Supplemental Essay Type (s): Oddball, Community
Our families and communities often define us and our individual worlds. Community might refer to your cultural group, extended family, religious group, neighborhood or school, sports team or club, co-workers, etc. Describe the world you come from and how you, as a product of it, might add to the diversity of the University of Washington. (300 max)
Ah, the infamous “community” essay. Many schools ask students about their communities because they want to know how applicants relate to the people around them, forge connections, and commune with their peers. In this particular instance, the question calls attention to family as well, so consider how the people who you are related to (or those who you consider family even if they’re not bound to you by blood) have influenced your life and worldview. Maybe you’re very involved in your local synagogue, polka dancing club, or environmental organization.
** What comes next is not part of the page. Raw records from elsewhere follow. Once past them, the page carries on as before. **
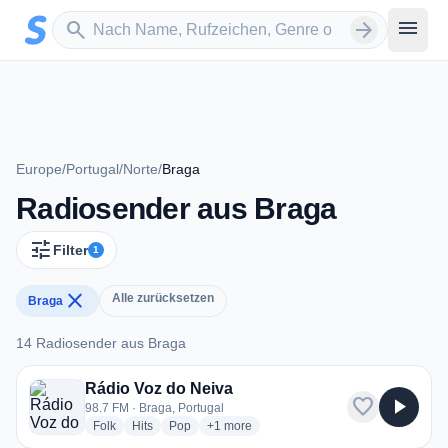
Zum Hauptinhalt springen
Sender suchen
menu
search
arrow_forward
Europe
/
Portugal
/
Norte
/
Braga
Radiosender aus Braga
tune
Filter
1
close
Alle zurücksetzen
Braga
14 Radiosender aus Braga
14 Radiosender aus Braga
Rádio Voz do Neiva
favorite
play_arrow
98.7 FM · Braga, Portugal
radio stations
radio stations
radio stations
more genres for Rádio Voz do Neiva
Folk
Hits
Pop
+1
more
University of Washington wants to know about your life beyond the classroom and how you will continue those activities and interests on their campus. Why do you invest in the people you invest in?
Additional Information About Yourself or Your Circumstances (Optional, 200 word max)
This prompt is an opportunity for you to explain anything else from your life that is not addressed elsewhere on the application, and that you think would be a valuable contribution to the package you’re presenting. This can be the explanation of a complication, like an illness that caused you to miss school and impacted your grades. It can also be a place for you to talk about how you’ve taught yourself piano in your spare time — something that might not show up in your official activities list. What else might admissions officers want or need to know about you? You have an additional 200 words at your disposal to speak to them in your own voice, so use them as long as what you’re writing isn’t simply filler — if that’s the case, it’s better just to leave this blank. That said, we’re confident you can find something to highlight here!
The main essay is the biggest, and usually most important, component of the University of Washington’s application. But before you begin to consider how to tackle the specific prompt on which you choose to write the main essay, it’s important to consider how to approach this essay in general, regardless of the prompt.
It’s important to note that since you don’t apply to UW through the Common Application, it’s helpful to consider the main essay as, essentially, a Common Application essay. With that in mind, it’s important to remember that this essay should accomplish the same things as a typical Common Application essay — that is, after reading it, the reader should feel like they just became friends with you and know you in a authentic, genuine way.
So, for example, if you are a prospective engineering major, this essay is not the place for you to list off all of the extracurriculars you’ve done that would make you a perfect fit for the engineering school. But it is an excellent time to talk about your intellectual curiosity and your knack for coming up with innovative solutions to problems.
To brainstorm ideas for this essay, you should follow the exact same strategy you would use to brainstorm for a Common Application essay. Make sure that when choosing the prompt you’re going to write about for the main essay, you select one that allows you to highlight the things about your story that you feel are most important.
If you are a very analytical thinker, choose the prompt that asks about a time that your opinion has changed, or if you’re very involved in your community, choose the prompt that asks you to discuss the meaningful contributions you’ve made. The only difference is that since this essay is slightly shorter than a regular Common Application essay (500 words instead of 650), the organization of this essay should be more compact.
Refrain from overly long introductions and conclusions, make your sentences concise and to the point, and make sure that your story flows coherently from paragraph to paragraph.